Pourtant, malgré ce manque critique de financement, la société civile haïtienne, y compris les organisations de femmes et de jeunes, mène une forte mobilisation pour atténuer et répondre à la crise. ActionAid Haïti et ses partenaires, comme d'autres acteurs internationaux de l'humanitaire et du développement, sont également sur le terrain, travaillant dans les communautés les plus marginalisées avec les autorités locales pour aider à construire un système alimentaire durable face au manque de volonté politique à la fois interne et externe.

ՙՙSeulement 15% des 719 millions de dollars du plan de de réponse humanitaire 2023 ont été récoltés à ce jour.
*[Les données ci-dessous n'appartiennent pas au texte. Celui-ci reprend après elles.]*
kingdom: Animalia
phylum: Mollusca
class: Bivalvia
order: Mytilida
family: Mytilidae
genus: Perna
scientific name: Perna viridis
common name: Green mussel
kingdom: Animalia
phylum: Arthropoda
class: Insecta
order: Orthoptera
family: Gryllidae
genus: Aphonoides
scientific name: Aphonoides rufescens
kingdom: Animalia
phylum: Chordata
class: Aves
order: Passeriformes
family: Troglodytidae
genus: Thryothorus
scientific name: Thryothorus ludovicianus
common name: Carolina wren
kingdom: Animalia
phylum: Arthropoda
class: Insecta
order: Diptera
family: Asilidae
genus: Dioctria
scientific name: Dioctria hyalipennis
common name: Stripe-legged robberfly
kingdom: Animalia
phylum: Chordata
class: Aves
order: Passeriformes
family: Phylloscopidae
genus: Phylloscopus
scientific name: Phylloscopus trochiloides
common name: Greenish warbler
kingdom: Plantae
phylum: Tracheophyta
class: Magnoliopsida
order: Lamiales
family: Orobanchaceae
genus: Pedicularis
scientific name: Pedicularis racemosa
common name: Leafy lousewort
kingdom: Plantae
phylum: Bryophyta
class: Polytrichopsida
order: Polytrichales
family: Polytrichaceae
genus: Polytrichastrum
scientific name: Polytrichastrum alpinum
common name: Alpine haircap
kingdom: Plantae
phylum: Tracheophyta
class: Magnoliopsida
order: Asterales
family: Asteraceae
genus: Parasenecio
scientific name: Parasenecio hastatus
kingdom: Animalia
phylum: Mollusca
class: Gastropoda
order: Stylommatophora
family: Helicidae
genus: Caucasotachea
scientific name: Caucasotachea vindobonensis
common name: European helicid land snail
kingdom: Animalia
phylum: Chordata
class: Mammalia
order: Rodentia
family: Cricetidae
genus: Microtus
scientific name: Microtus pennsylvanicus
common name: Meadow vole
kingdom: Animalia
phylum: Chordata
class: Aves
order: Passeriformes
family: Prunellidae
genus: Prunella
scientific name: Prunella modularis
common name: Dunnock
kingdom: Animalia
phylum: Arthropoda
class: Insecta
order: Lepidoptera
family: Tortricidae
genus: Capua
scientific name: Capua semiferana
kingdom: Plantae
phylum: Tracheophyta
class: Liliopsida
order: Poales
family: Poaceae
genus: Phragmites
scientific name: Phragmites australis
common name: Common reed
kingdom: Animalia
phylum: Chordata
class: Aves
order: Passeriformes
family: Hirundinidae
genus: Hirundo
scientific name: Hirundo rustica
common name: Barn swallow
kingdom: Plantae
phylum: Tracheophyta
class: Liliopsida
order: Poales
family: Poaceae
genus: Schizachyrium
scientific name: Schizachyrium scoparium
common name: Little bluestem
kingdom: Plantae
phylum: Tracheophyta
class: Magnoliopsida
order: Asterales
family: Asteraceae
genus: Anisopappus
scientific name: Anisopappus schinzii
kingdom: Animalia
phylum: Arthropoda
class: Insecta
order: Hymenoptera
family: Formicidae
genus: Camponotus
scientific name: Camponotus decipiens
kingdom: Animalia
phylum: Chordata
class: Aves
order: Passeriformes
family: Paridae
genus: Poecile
Nous sommes loin de l’objectif fixé.

Recommandations de ActionAid Haïti

Pour des réponses adéquates à la crise haïtienne, nous souhaitons formuler les recommandations suivantes aux gouvernements et à la communauté internationale, y compris les bailleurs de fonds qui soutiennent les institutions et la société civile haïtiennes. Premièrement, nous demandons à la communauté internationale de :

  • fournir un soutien durable pour le rétablissement de l’Etat de droit tout en garantissant la gouvernance. La sécurité est une condition préalable pour permettre à la population haïtienne d’exercer ses droits : accès à l'éducation, à la santé et à la souveraineté alimentaire entres autres.
  • veiller à ce que l'aide internationale destinée à répondre à la crise soutienne le développement du secteur agricole en s'assurant qu’elle n’affaiblit pas l'agriculture locale. 60 % des Haïtiens des zones rurales dépendent de ce secteur pour des emplois et des revenus. Il est donc essentiel que l'aide étrangère soutienne le marché local et fournisse un accompagnement technique et du financement capable de garantir sa pérennité. .
  • donner la priorité à la production nationale dans le secteur agricole en investissant dans des systèmes d'irrigation adaptés et d'autres infrastructures et formes d’accompagnement qui soutiennent le développement du secteur agricole et les  exploitants à petite échelle, en particulier les femmes et les groupes de femmes. Ce soutien devrait faire partie de politiques qui réduisent la vulnérabilité d'Haïti et renforcent son autosuffisance.
  • fournir les ressources nécessaires pour couvrir le plan de réponse humanitaire, jusqu’ici sous-financé.
  • veiller à ce que les organisations haïtiennes jouent un rôle de premier plan dans la mise en œuvre de la réponse humanitaire. Elles sont les mieux placées pour atteindre les plus vulnérables, grâce à leur ancrage dans les communautés et leur  rapprochement aux acteurs locaux elles sont capables d'atteindre le "dernier kilomètre".
  • mettre à la disposition des communautés frappées par la crise climatique directement, un fonds de pertes et dommages. Haïti pourra en bénéficier en raison de sa vulnérabilité face aux  catastrophes naturelles. L'Union Européenne a le pouvoir d’influencer pour des décisions favorables à ces requêtes, grâce à sa participation aux négociations de la CCNUCC et au Comité de transition.

Enfin, la communauté internationale devrait :

  • donner la priorité à l'annulation des dettes externes du pays pour un assainissement financier . Selon le Fonds Monétaire International, Haïti présente un risque élevé de surendettement et consacre 10 % de ses recettes publiques au paiement de la dette externe. Il est donc important que la question de la dette soit abordée afin de faciliter la transition du pays vers une économie saine pour garantir des services de base à sa population.

Nous devons donc agir avec diligence pour protéger des vies et sauver leurs moyens de subsistance. Nous sommes convaincus que l'UE a le pouvoir d’aider Haïti à faire face à ces multiples crises, nous comptons sur sa solidarité.